Composing Diverse Policies for Temporally Extended Tasks
This addresses the combinatorial difficulty in hierarchical motion planning for robots performing sequenced tasks, offering a solution for integrating controllers with different information streams, time scales, and action spaces, though it appears incremental as it builds on existing hierarchical and planning methods.
The paper tackles the challenge of composing diverse robot control policies for complex temporally extended tasks by introducing a method that sequences motion planning trajectories, dynamic motion primitives, and neural network controllers using a global goal scoring estimator and expert demonstrations. It demonstrates robustness in an MDP benchmark and solves a physical gear assembly task on a PR2 robot efficiently.

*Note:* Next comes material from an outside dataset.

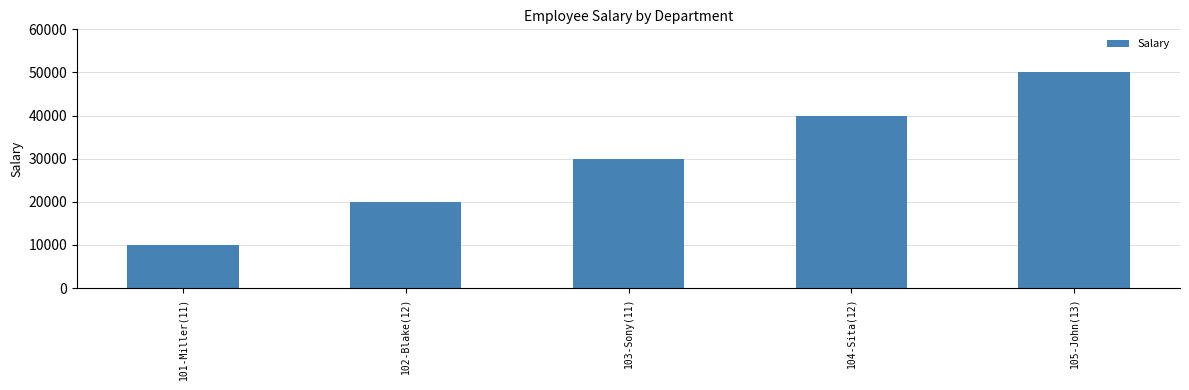

Does the chart contain any negative values?

No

Robot control policies for temporally extended and sequenced tasks are often characterized by discontinuous switches between different local dynamics. These change-points are often exploited in hierarchical motion planning to build approximate models and to facilitate the design of local, region-specific controllers. However, it becomes combinatorially challenging to implement such a pipeline for complex temporally extended tasks, especially when the sub-controllers work on different information streams, time scales and action spaces. In this paper, we introduce a method that can compose diverse policies comprising motion planning trajectories, dynamic motion primitives and neural network controllers. We introduce a global goal scoring estimator that uses local, per-motion primitive dynamics models and corresponding activation state-space sets to sequence diverse policies in a locally optimal fashion. We use expert demonstrations to convert what is typically viewed as a gradient-based learning process into a planning process without explicitly specifying pre- and post-conditions. We first illustrate the proposed framework using an MDP benchmark to showcase robustness to action and model dynamics mismatch, and then with a particularly complex physical gear assembly task, solved on a PR2 robot. We show that the proposed approach successfully discovers the optimal sequence of controllers and solves both tasks efficiently.